I want to clean a html file.

I try to remove the script part in the html and remove the rest of tags and empty lines.

The code I try to use is the following:

sed '/<script/,/<\/script>/d' webpage.html | sed -e 's/<[^>]*>//g' | sed '/^\s*$/d' > output.txt

However, in this method, I can not handle the case which a tag with multiple lines of properties, like:

<body class="three-col logged-out Streams" 
data-fouc-class-names="swift-loading"
 dir="ltr">

Are there any other methods to deal with this kind of case in SHELL?

To edit HTML files there's better tools than sed out there. However, for a sed solution, this might point you in the right direction:

sed '/<script/,/<\/script>/d; s/<[^>]*>//g; /</{:L;N;/>/!bL;d}; /^\s*$/d' file 

Could you please explain what is the third part doing? Thanks.
And it seems that it do not work well in my machine.

This /</{:L;N;/>/!bL;d}; is a loop, entered when a < is encountered, appending next lines until an > is read, then deleting the pattern space. It is far from bullet proof, not accounting for e.g. nested tags, but should give you an idea on how you could proceed.
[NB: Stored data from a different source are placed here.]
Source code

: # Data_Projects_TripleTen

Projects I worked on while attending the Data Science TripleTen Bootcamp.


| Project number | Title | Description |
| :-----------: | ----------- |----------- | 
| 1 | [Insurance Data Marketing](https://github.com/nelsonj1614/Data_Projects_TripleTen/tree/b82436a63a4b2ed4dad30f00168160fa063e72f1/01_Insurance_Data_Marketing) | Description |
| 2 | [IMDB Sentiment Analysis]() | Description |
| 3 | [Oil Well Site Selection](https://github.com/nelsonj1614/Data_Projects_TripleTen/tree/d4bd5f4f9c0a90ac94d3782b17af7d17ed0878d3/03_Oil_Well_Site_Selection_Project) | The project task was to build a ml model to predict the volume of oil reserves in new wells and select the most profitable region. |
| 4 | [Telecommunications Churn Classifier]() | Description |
If you want further help you need to be way more specific (details, samples, error msgs, ...).

The error is that
bL: Event not found.

Check the quoting ('...') of the sed script.

It's still the same error. I use tcsh. Is there anything wrong with this?

I can't make any statement on tcsh. Please post your command line exactly as is.

The command line is show as the following:

% sed '/<script/,/<\/script>/d; s/<[^>]*>//g; /</{:L;N;/>/!bl;d}; /^\s*$/d' webpage.html > test.txt
bl: Event not found.

Sorry, can't help. You may want to scrutinize your shell's man pages to find out what causes the error ...

---------- Post updated at 19:20 ---------- Previous update was at 19:19 ----------

BTW - WHY is that a lower case l (L)? This is not what I posted!

1 Like

Sorry, that's my technical error, and I tried the "L". And it's the same error.

And again, thanks for your help! You give me an idea how to solve it. I'd better do more exploration in this direction.

---------- Post updated at 11:46 PM ---------- Previous update was at 01:23 PM ----------

I have solved it! Since the (!) in csh can not be resolved appropriately. (/) should be added before. Then it can work well! Thanks!